EXERCISE DIRECTIONS: Each entry that follows should be set down precisely, with its pictures removed.

....................

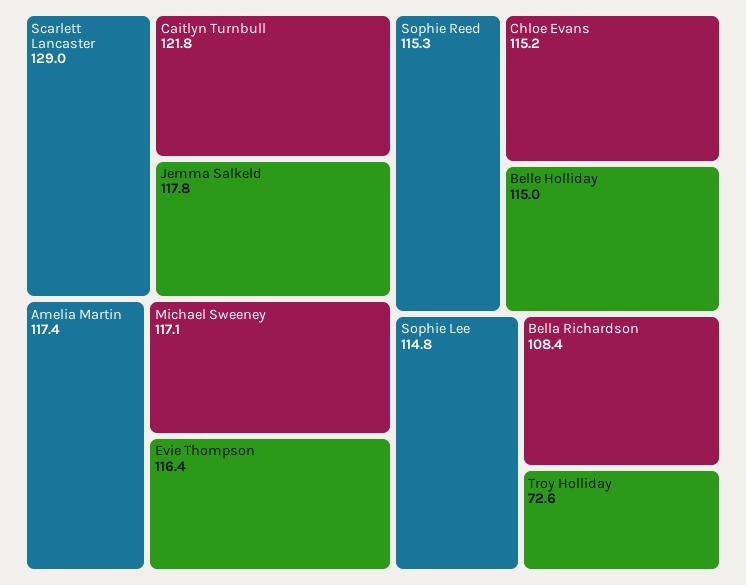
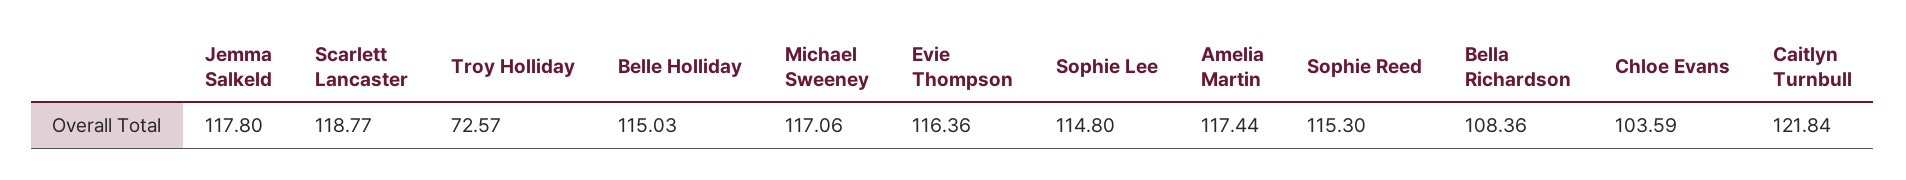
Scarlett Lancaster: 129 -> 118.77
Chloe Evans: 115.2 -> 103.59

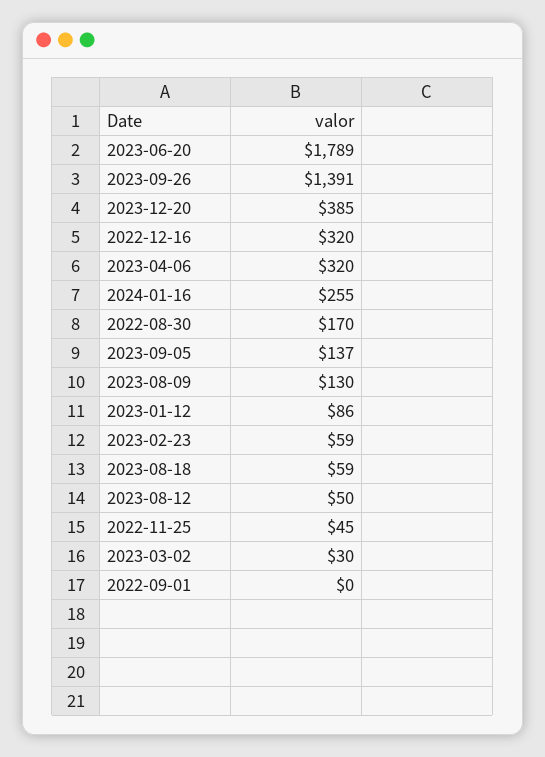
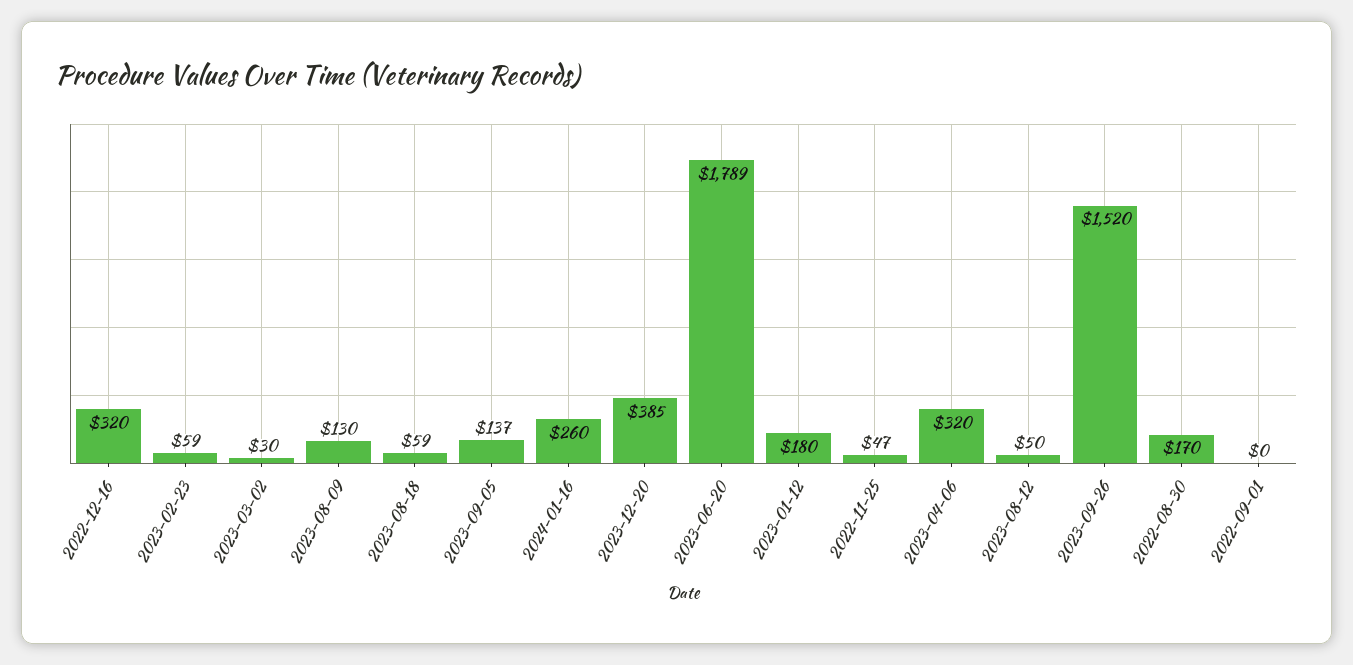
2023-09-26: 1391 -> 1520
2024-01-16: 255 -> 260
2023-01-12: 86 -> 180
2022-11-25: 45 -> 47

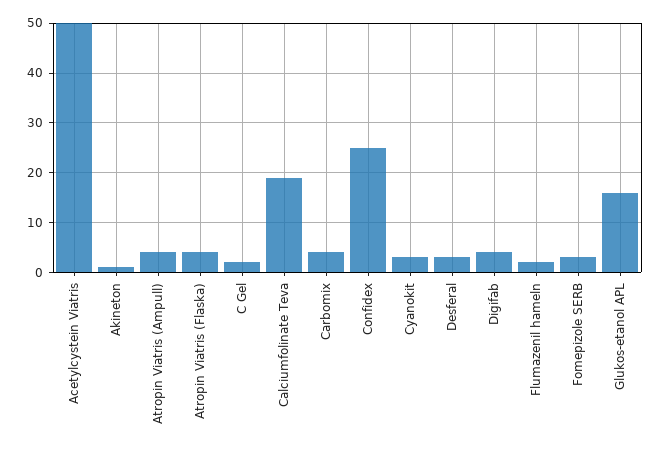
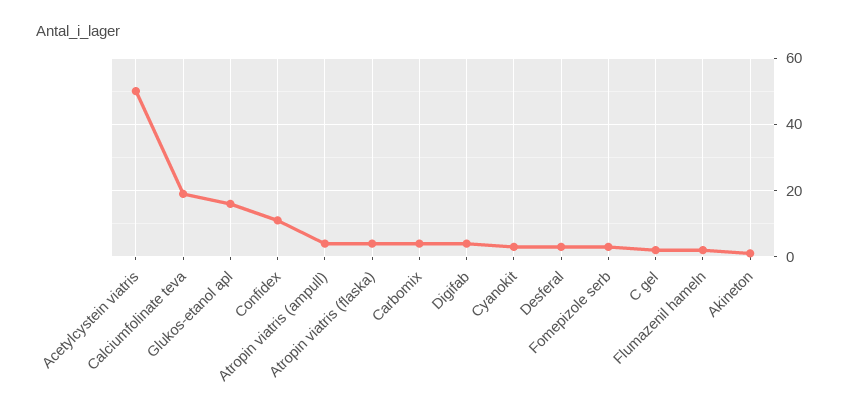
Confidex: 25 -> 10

....................

SOLUTION:
Scarlett Lancaster: 129 -> 118.77
Chloe Evans: 115.2 -> 103.59

2023-09-26: 1391 -> 1520
2024-01-16: 255 -> 260
2023-01-12: 86 -> 180
2022-11-25: 45 -> 47

Confidex: 25 -> 10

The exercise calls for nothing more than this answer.